BACKGROUND: Pompe disease is an inherited autosomal recessive deficiency of acid α-glucosidase (GAA) and is due to pathogenic sequence variants in the corresponding GAA gene. While the analysis of enzyme activity remains the diagnostic test of choice for individuals with Pompe disease, mutation analysis remains for establishing a definitive diagnosis. METHODS: High resolution melting (HRM) analysis was performed to screen GAA mutations. Genomic DNA was extracted from peripheral blood samples of the two patients with Pompe disease and 250 normal controls. Exons 2 through 20 of the GAA gene were screened by the HRM analysis. The results were subsequently confirmed by direct sequencing. RESULTS: This assay proved to be feasible in detecting seven known (c.2T>C, c.1726G>A, c.1845G>A, c.1935C>A, c.1958C>A, c.2238G>C, and c.2815_2816del) GAA mutations. Each mutation could be readily and accurately identified in the difference plot curves.

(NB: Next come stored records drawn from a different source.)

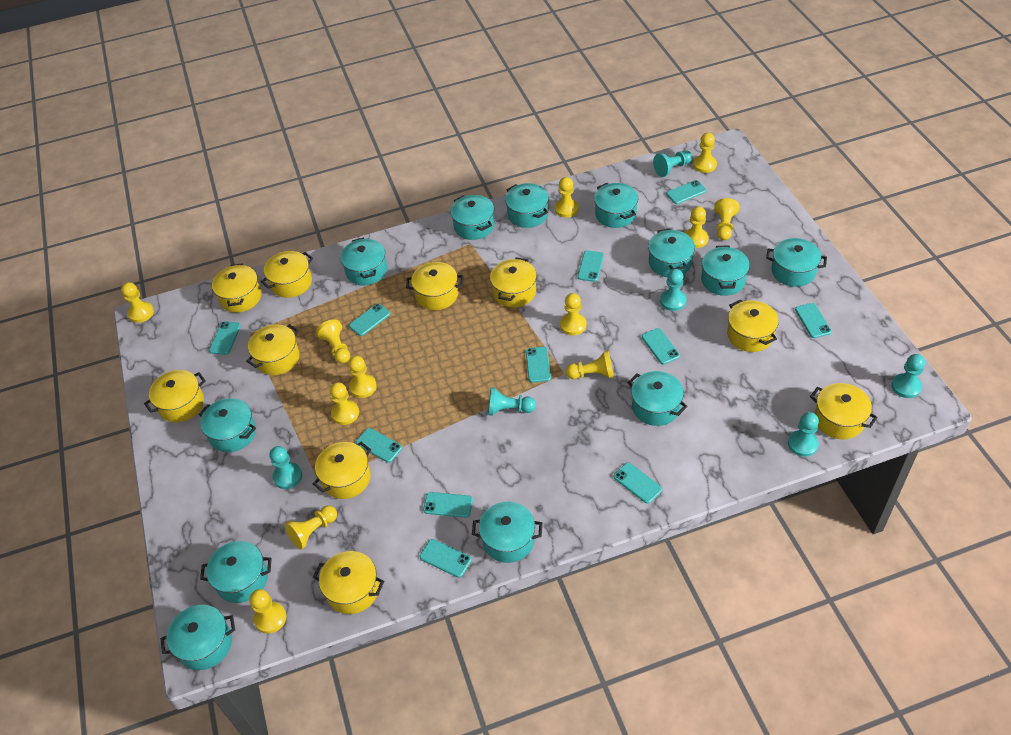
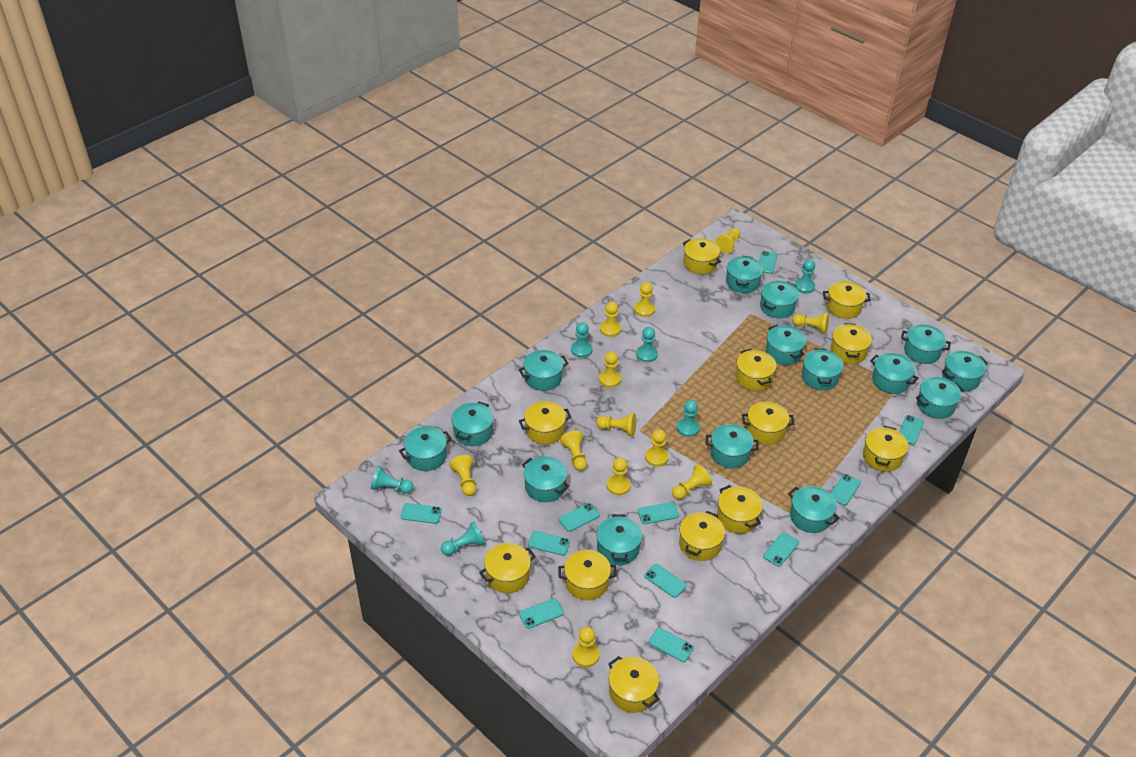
turquoise pot: 12 -> 15
yellow pot: 10 -> 12

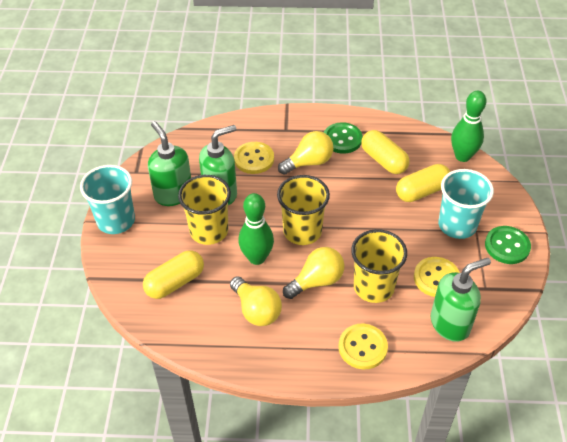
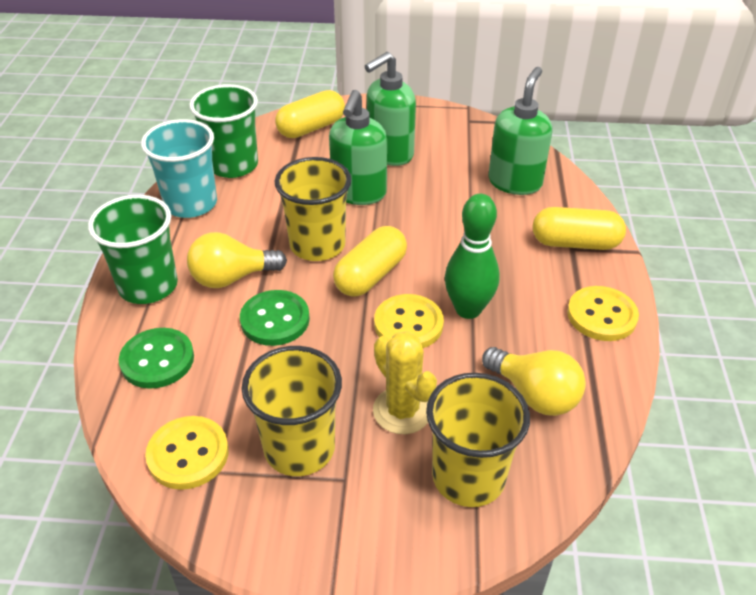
green bowling pin: 2 -> 1
green cup: 0 -> 2
turquoise cup: 2 -> 1
yellow cactus: 0 -> 1
yellow light bulb: 3 -> 2

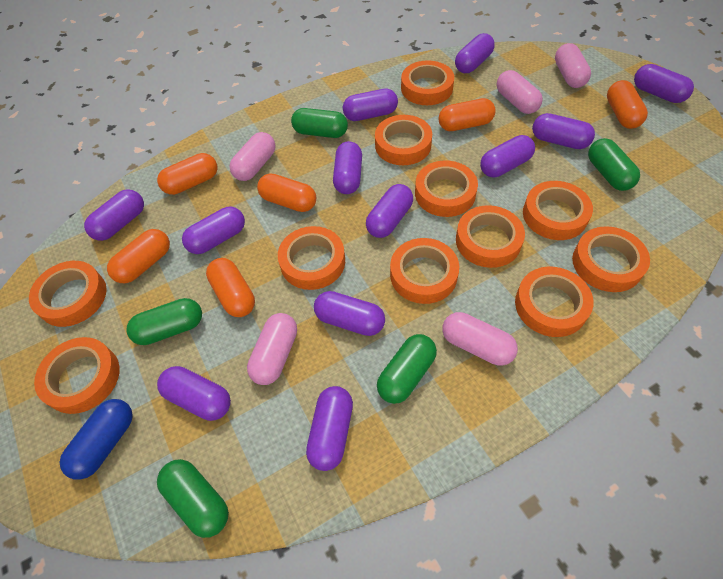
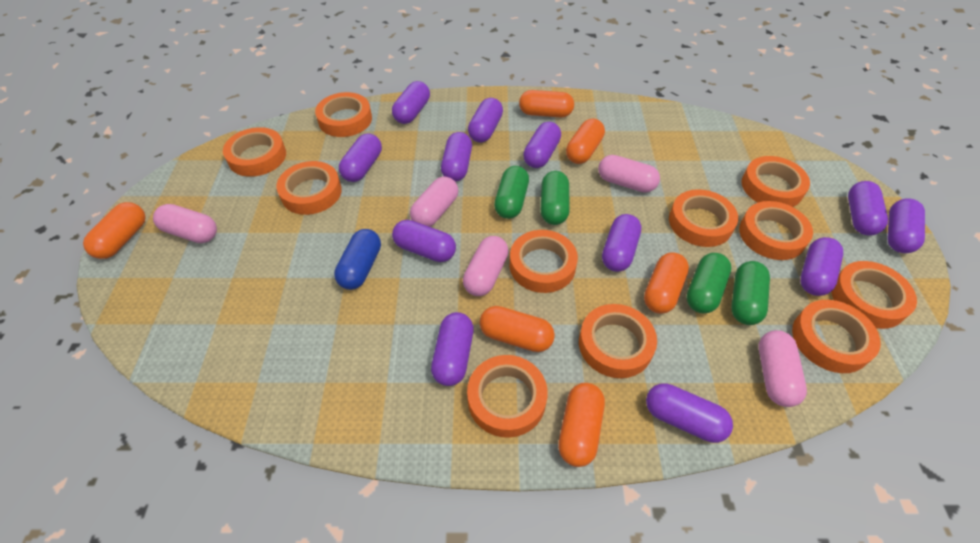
green capsule: 5 -> 4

We estimated the carrier frequency of the most common mutation, c.1935G>A (p.D645E), in the Taiwanese population to be 0.2%. CONCLUSIONS: In clinical practice, we suggest that HRM analysis is assumed as a fast and reliable method for screening GAA gene mutations especially the most common mutations which are responsible for Pompe disease among the Taiwanese populations.